6. Voor een proceskostenveroordeling bestaat geen aanleiding.

Beslissing

De rechtbank:
  • verklaart het beroep, geregistreerd onder zaaknummer NL21.15837, ongegrond;
  • wijst het verzoek om een voorlopige voorziening, geregistreerd onder zaaknummer NL21.15838, af.
Deze uitspraak is gedaan door mr.
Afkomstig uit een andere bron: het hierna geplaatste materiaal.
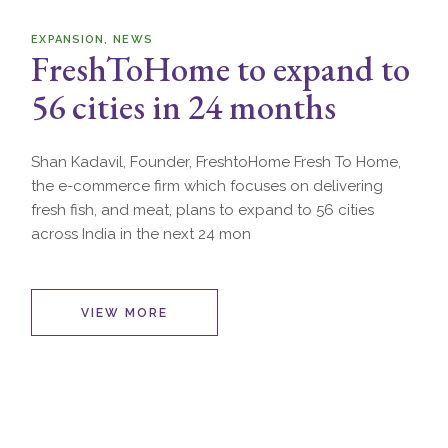
EXPANSION
NEWS
FreshToHome to expand to
56 cities in 24 months
Shan Kadavil, Founder, FreshtoHome Fresh To Home,
the e-commerce firm which focuses on delivering
fresh fish, and meat, plans to expand to 56 cities
across India in the next 24 mon
VIEW MORE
A.K. Mireku, (voorzieningen)rechter, in aanwezigheid van mr. M. Journée, griffier.
De uitspraak is uitgesproken in het openbaar en bekendgemaakt op:
Rechtsmiddel
Tegen de uitspraak op het beroep kan hoger beroep worden ingesteld bij de Afdeling bestuursrechtspraak van de Raad van State binnen één week na de dag van bekendmaking. Tegen de uitspraak op het verzoek om een voorlopige voorziening staat geen rechtsmiddel open.

Voetnoten

1.Verordening (EU) nr. 604/2013.
3.Beschikbaar via
4.Beschikbaar via
5.Zie ook de uitspraak van de Afdeling bestuursrechtspraak van de Raad van State van 9 februari 2021, overweging 5 (ECLI:NL:RVS:2021:244).